(PROBLEM REQUIREMENTS): Starting at the top of the entries below, write out each line up to and including the one containing "List each element's". Leave the pictures out.

Dataset entries:

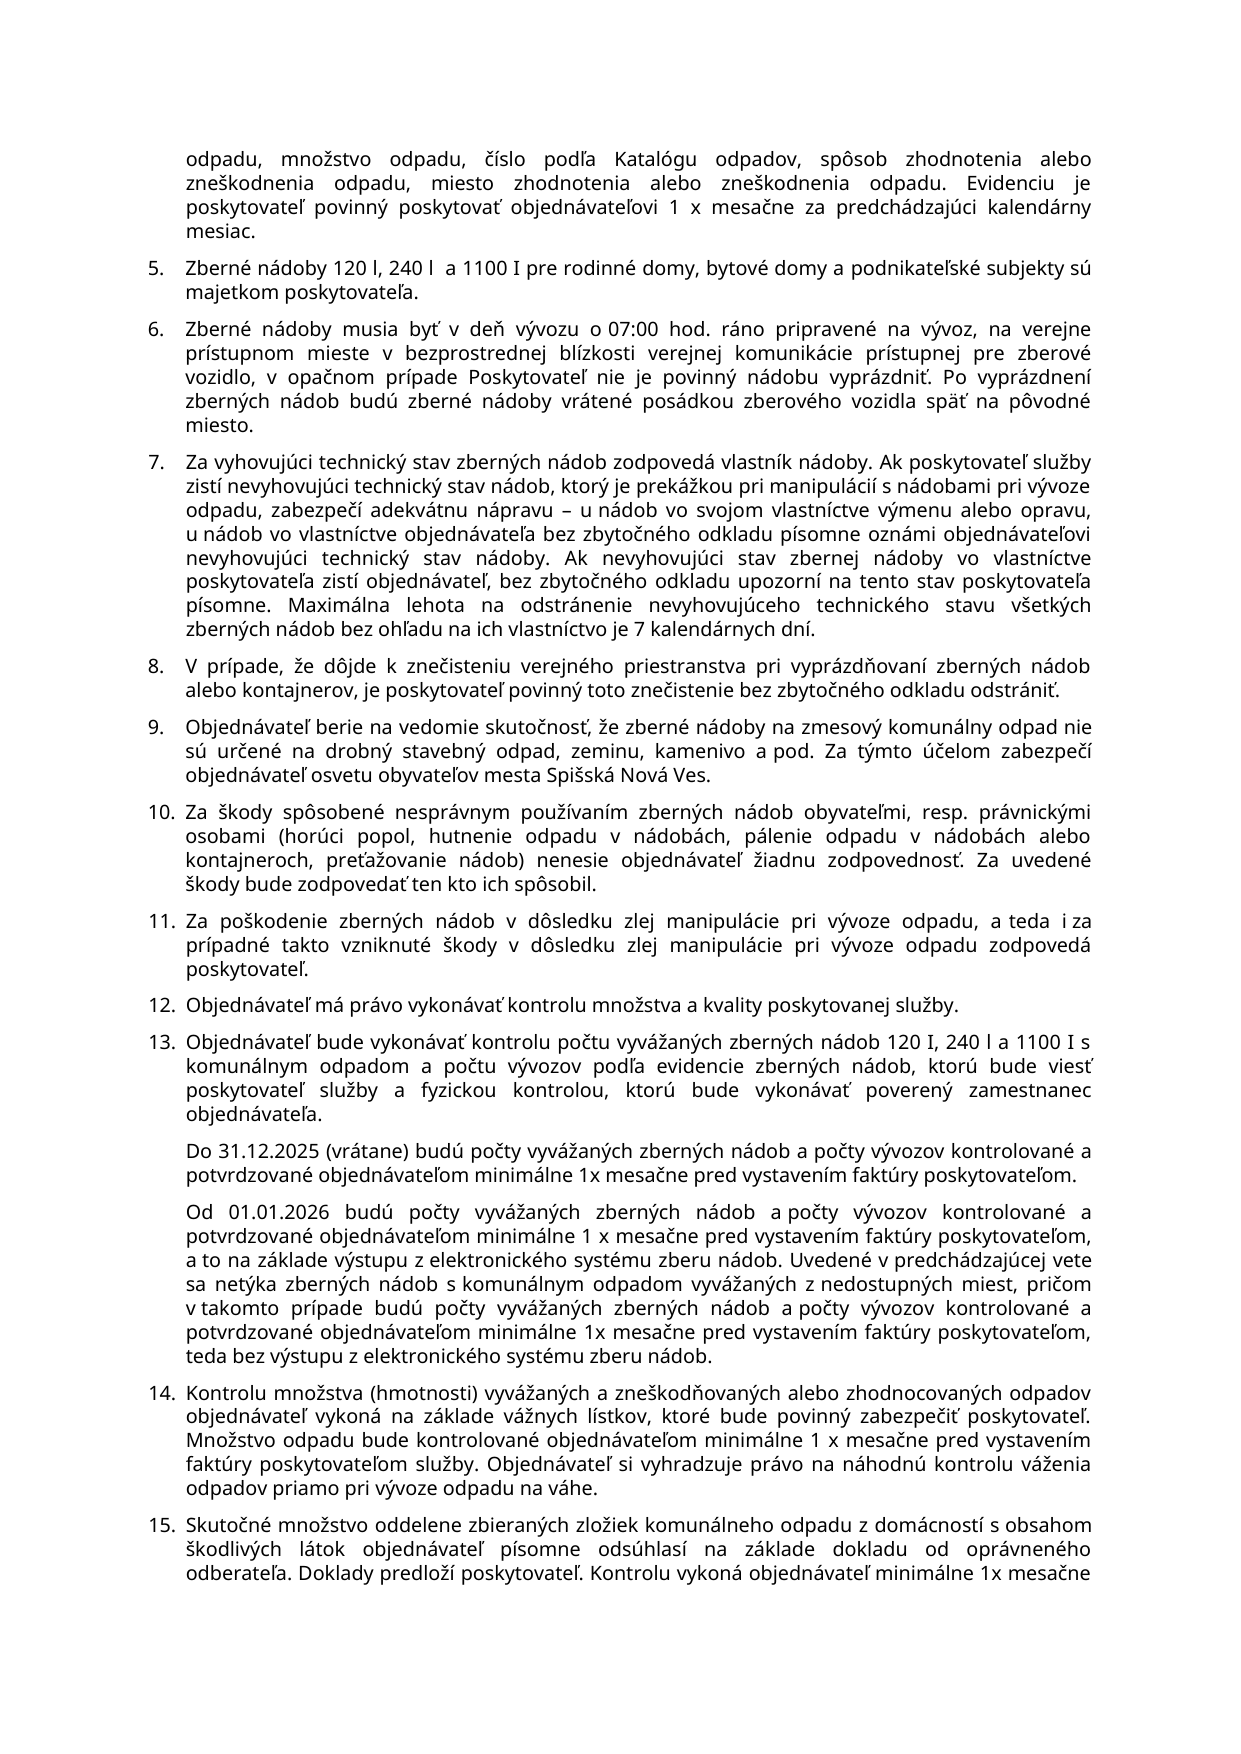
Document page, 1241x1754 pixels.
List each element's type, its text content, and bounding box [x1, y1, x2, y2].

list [148, 148, 1092, 243]
list Za poškodenie zberných nádob v dôsledku zlej manipulácie pri vývoze odpadu, a teda i za prípadné takto vzniknuté škody v dôsledku zlej manipulácie pri vývoze odpadu zodpovedá poskytovateľ. [148, 909, 1092, 981]
list V prípade, že dôjde k znečisteniu verejného priestranstva pri vyprázdňovaní zberných nádob alebo kontajnerov, je poskytovateľ povinný toto znečistenie bez zbytočného odkladu odstrániť. [148, 654, 1092, 702]
list Objednávateľ má právo vykonávať kontrolu množstva a kvality poskytovanej služby. [148, 994, 1092, 1018]
list Za škody spôsobené nesprávnym používaním zberných nádob obyvateľmi, resp. právnickými osobami (horúci popol, hutnenie odpadu v nádobách, pálenie odpadu v nádobách alebo kontajneroch, preťažovanie nádob) nenesie objednávateľ žiadnu zodpovednosť. Za uvedené škody bude zodpovedať ten kto ich spôsobil. [148, 800, 1092, 896]
list Zberné nádoby 120 l, 240 l a 1100 I pre rodinné domy, bytové domy a podnikateľské subjekty sú majetkom poskytovateľa. [148, 256, 1092, 304]
text Do 31.12.2025 (vrátane) budú počty vyvážaných zberných nádob a počty vývozov kontrolované a potvrdzované objednávateľom minimálne 1x mesačne pred vystavením faktúry poskytovateľom. [186, 1139, 1092, 1187]
list Kontrolu množstva (hmotnosti) vyvážaných a zneškodňovaných alebo zhodnocovaných odpadov objednávateľ vykoná na základe vážnych lístkov, ktoré bude povinný zabezpečiť poskytovateľ. Množstvo odpadu bude kontrolované objednávateľom minimálne 1 x mesačne pred vystavením faktúry poskytovateľom služby. Objednávateľ si vyhradzuje právo na náhodnú kontrolu váženia odpadov priamo pri vývoze odpadu na váhe. [148, 1381, 1092, 1501]
list Za vyhovujúci technický stav zberných nádob zodpovedá vlastník nádoby. Ak poskytovateľ služby zistí nevyhovujúci technický stav nádob, ktorý je prekážkou pri manipulácií s nádobami pri vývoze odpadu, zabezpečí adekvátnu nápravu – u nádob vo svojom vlastníctve výmenu alebo opravu, u nádob vo vlastníctve objednávateľa bez zbytočného odkladu písomne oznámi objednávateľovi nevyhovujúci technický stav nádoby. Ak nevyhovujúci stav zbernej nádoby vo vlastníctve poskytovateľa zistí objednávateľ, bez zbytočného odkladu upozorní na tento stav poskytovateľa písomne. Maximálna lehota na odstránenie nevyhovujúceho technického stavu všetkých zberných nádob bez ohľadu na ich vlastníctvo je 7 kalendárnych dní. [148, 450, 1092, 642]
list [148, 1513, 1092, 1585]
list Objednávateľ bude vykonávať kontrolu počtu vyvážaných zberných nádob 120 I, 240 l a 1100 I s komunálnym odpadom a počtu vývozov podľa evidencie zberných nádob, ktorú bude viesť poskytovateľ služby a fyzickou kontrolou, ktorú bude vykonávať poverený zamestnanec objednávateľa. [148, 1031, 1092, 1126]
text Od 01.01.2026 budú počty vyvážaných zberných nádob a počty vývozov kontrolované a potvrdzované objednávateľom minimálne 1 x mesačne pred vystavením faktúry poskytovateľom, a to na základe výstupu z elektronického systému zberu nádob. Uvedené v predchádzajúcej vete sa netýka zberných nádob s komunálnym odpadom vyvážaných z nedostupných miest, pričom v takomto prípade budú počty vyvážaných zberných nádob a počty vývozov kontrolované a potvrdzované objednávateľom minimálne 1x mesačne pred vystavením faktúry poskytovateľom, teda bez výstupu z elektronického systému zberu nádob. [186, 1200, 1092, 1368]
list Zberné nádoby musia byť v deň vývozu o 07:00 hod. ráno pripravené na vývoz, na verejne prístupnom mieste v bezprostrednej blízkosti verejnej komunikácie prístupnej pre zberové vozidlo, v opačnom prípade Poskytovateľ nie je povinný nádobu vyprázdniť. Po vyprázdnení zberných nádob budú zberné nádoby vrátené posádkou zberového vozidla späť na pôvodné miesto. [148, 317, 1092, 437]
list Objednávateľ berie na vedomie skutočnosť, že zberné nádoby na zmesový komunálny odpad nie sú určené na drobný stavebný odpad, zeminu, kamenivo a pod. Za týmto účelom zabezpečí objednávateľ osvetu obyvateľov mesta Spišská Nová Ves. [148, 715, 1092, 787]
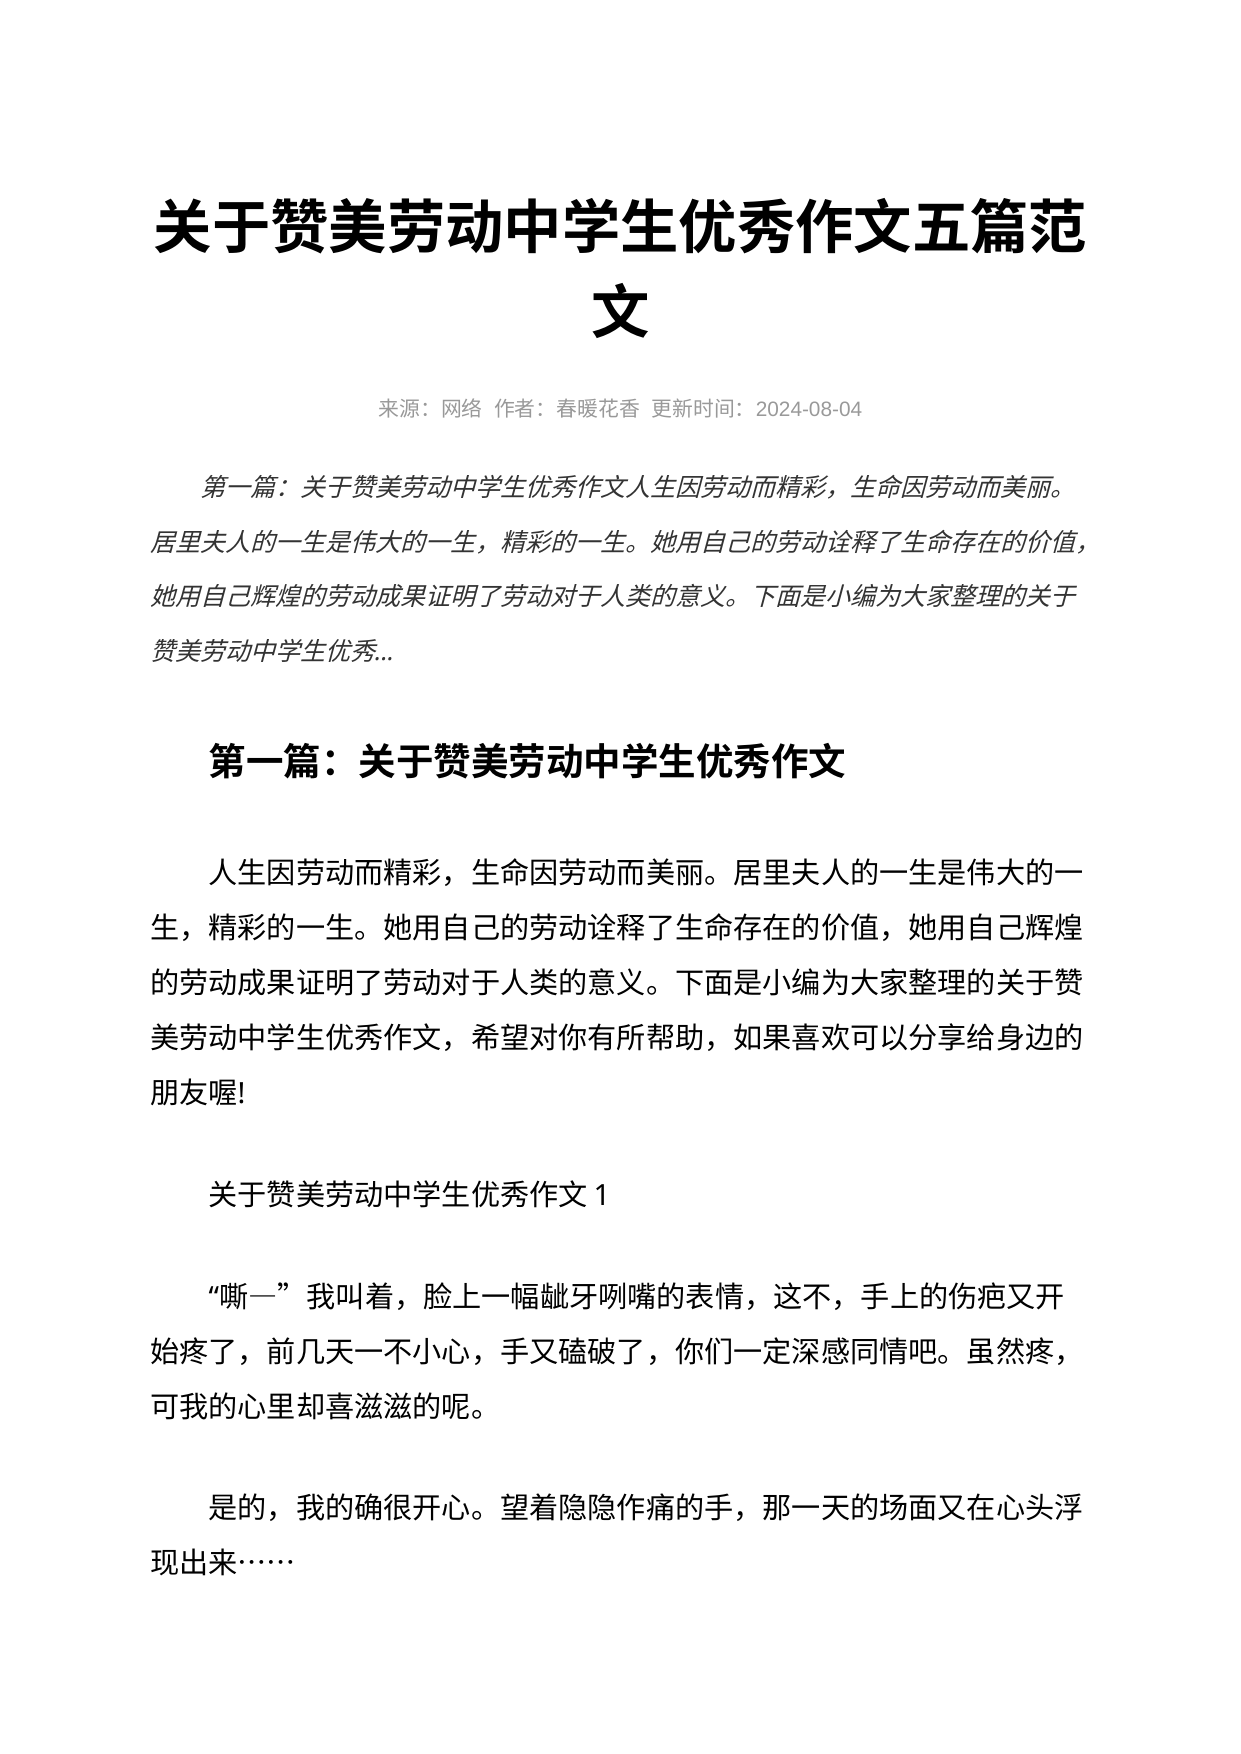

(RESPONSE):
Document page, 1241x1754 pixels.
List each element's type, its text content, and bounding box [x1, y1, x2, y2].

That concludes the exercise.